09-09-2010, 08:35 AM #1Apple Opens App Store to Third-Party Development Tools, Publishes Review Guidelines
*courtesy of macrumours.com*
Apple today announced that it is making several changes to its App Store developer policies and procedures, with one of the most significant changes being an easing of its earlier move to ban third-party compilers such as Adobe's Flash-to-iPhone compiler it had built into Flash Professional CS5. Under the new policies, such third-party tools will be permitted as long as the apps generated by them do not download any code.
We are continually trying to make the App Store even better. We have listened to our developers and taken much of their feedback to heart. Based on their input, today we are making some important changes to our iOS Developer Program license in sections 3.3.1, 3.3.2 and 3.3.9 to relax some restrictions we put in place earlier this year.
In particular, we are relaxing all restrictions on the development tools used to create iOS apps, as long as the resulting apps do not download any code. This should give developers the flexibility they want, while preserving the security we need.

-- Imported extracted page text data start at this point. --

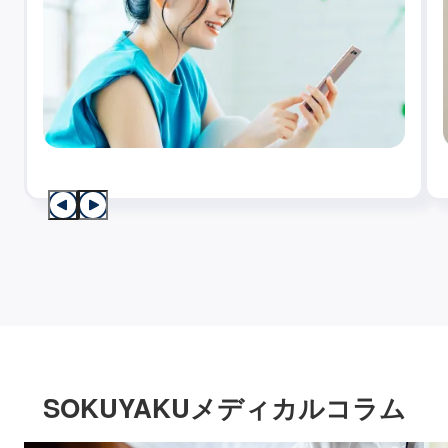
SOKUYAKUメディカルコラム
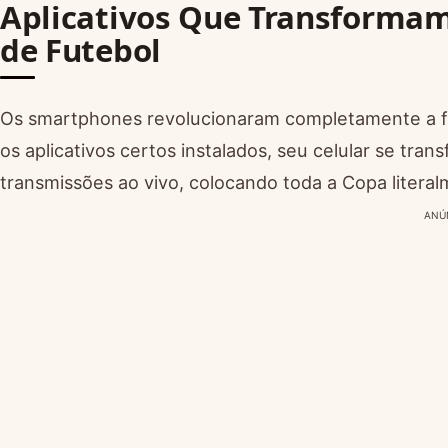
Aplicativos Que Transformam
de Futebol
Os smartphones revolucionaram completamente a 
os aplicativos certos instalados, seu celular se tr
transmissões ao vivo, colocando toda a Copa litera
ANÚ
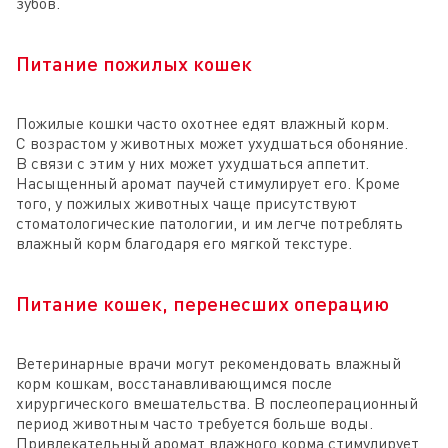
зубов.
Питание пожилых кошек
Пожилые кошки часто охотнее едят влажный корм.
С возрастом у животных может ухудшаться обоняние.
В связи с этим у них может ухудшаться аппетит.
Насыщенный аромат паучей стимулирует его. Кроме
того, у пожилых животных чаще присутствуют
стоматологические патологии, и им легче потреблять
влажный корм благодаря его мягкой текстуре.
Питание кошек, перенесших операцию
Ветеринарные врачи могут рекомендовать влажный
корм кошкам, восстанавливающимся после
хирургического вмешательства. В послеоперационный
период животным часто требуется больше воды.
Привлекательный аромат влажного корма стимулирует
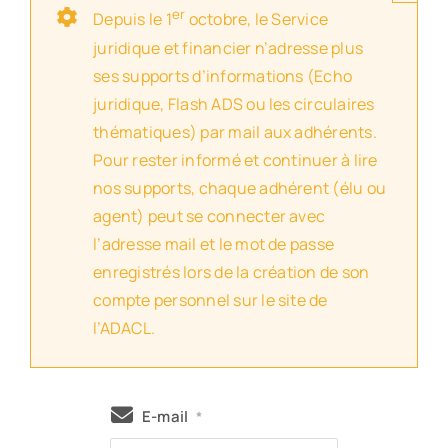
er
Depuis le 1
octobre, le Service
juridique et financier n’adresse plus
ses supports d’informations (Echo
juridique, Flash ADS ou les circulaires
thématiques) par mail aux adhérents.
Pour rester informé et continuer à lire
nos supports, chaque adhérent (élu ou
agent) peut se connecter avec
l’adresse mail et le mot de passe
enregistrés lors de la création de son
compte personnel sur le site de
l’ADACL.
E-mail
*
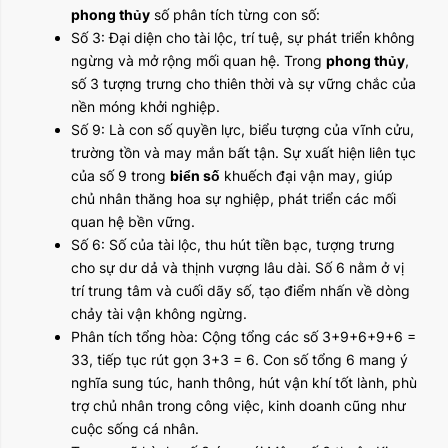
phong thủy
số phân tích từng con số:
Số 3: Đại diện cho tài lộc, trí tuệ, sự phát triển không
ngừng và mở rộng mối quan hệ. Trong
phong thủy
,
số 3 tượng trưng cho thiên thời và sự vững chắc của
nền móng khởi nghiệp.
Số 9: Là con số quyền lực, biểu tượng của vĩnh cửu,
trường tồn và may mắn bất tận. Sự xuất hiện liên tục
của số 9 trong
biển số
khuếch đại vận may, giúp
chủ nhân thăng hoa sự nghiệp, phát triển các mối
quan hệ bền vững.
Số 6: Số của tài lộc, thu hút tiền bạc, tượng trưng
cho sự dư dả và thịnh vượng lâu dài. Số 6 nằm ở vị
trí trung tâm và cuối dãy số, tạo điểm nhấn về dòng
chảy tài vận không ngừng.
Phân tích tổng hòa: Cộng tổng các số 3+9+6+9+6 =
33, tiếp tục rút gọn 3+3 = 6. Con số tổng 6 mang ý
nghĩa sung túc, hanh thông, hút vận khí tốt lành, phù
trợ chủ nhân trong công việc, kinh doanh cũng như
cuộc sống cá nhân.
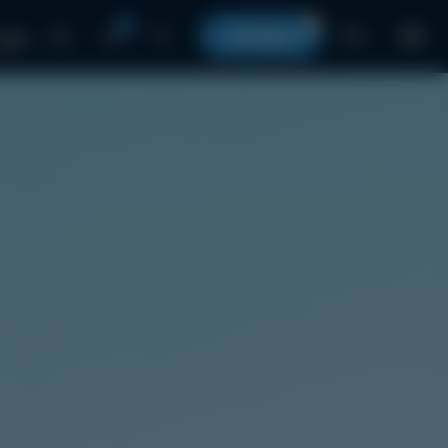
0
0
КОРЗИНА
RU
 нами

Apple has been the target of scrutiny by several regulatory agencies for its exclusionary policies.
In addition, Apple is also publishing its App Store Review Guidelines in order to provide developers with more transparency about the review process. Apple has been criticized for its closed process that has been seemingly arbitrary and inconsistent at times. While there will almost certainly continue to be some inconsistencies as long as humans are involved in the review process, publication of the review guidelines should make it easier for all parties to be on the same page from the outset of the app creation and review processes.
09-09-2010, 09:15 AM #2
"listened to their developers"? More like they were afraid of getting sued.